How many nonnegative integers that can be represented as binary sequence of length 20 (leading zeros allowed) are ‘Minos’?
My tough:
C=# of ceros
N=# of ones
T=# total
*) Two ceros always must be together, when are all 0 . In this case the number 0 is Minos.
*) Now 1 one and 19 ceros 20 different numbers.
*) Now 2 ones and 18 ceros then 20Cn2
In conclusion I’m thinking the solution will be all the sum of all the combination of numbers taken in group of 2.
Note: Regarding my answer, I posted because something doesn’t sound quite right, and I cannot see how can I proceed to calculate the correct answer, and how lead into it. Thanks.
Best Answer
Let $a_n$ be the number of Minos numbers of length $n$. It is not hard to compute $a_1$, $a_2$, and $a_3$.
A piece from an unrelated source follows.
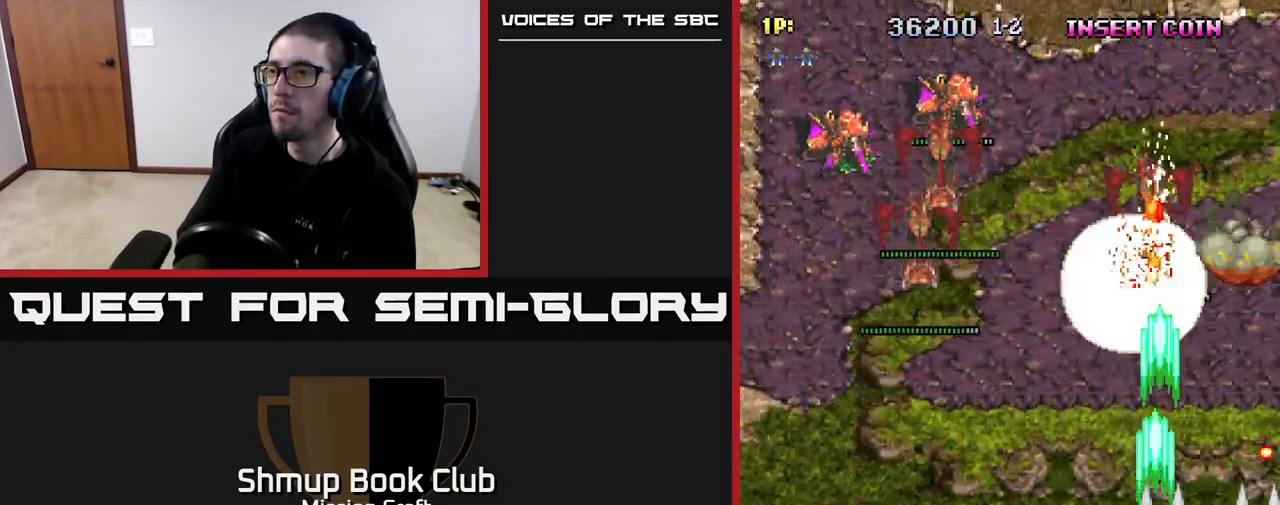
{"buttons": ["DPAD_LEFT"], "left_stick": "center", "right_stick": "center", "events": [[50, "DPAD_UP", "up"], [133, "R2", "up"]]}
A Minos number of length $n$ can end in a) $0$ or b) $1$. If $n\ge 2$, the number of Minos numbers that end in $0$ is $a_{n-1}$.
For ending in $1$, where $n\ge 4$, the number obtained by stripping off the $1$ must end in $00$, and the number obtained by stripping off the $00$ must be a Minos number of length $n-3$, and all Minos numbers of length $n$ that end in $1$ can be obtained by appending $001$ to a Minos number of length $n-3$. So there are $a_{n-3}$ Minos numbers of length $n$ that end in $1$.
For $n\ge 4$ we have obtained the recurrence $$a_n=a_{n-1}+a_{n-3}.$$
We can now, a little painfully, use the recurrence to find $a_{20}$.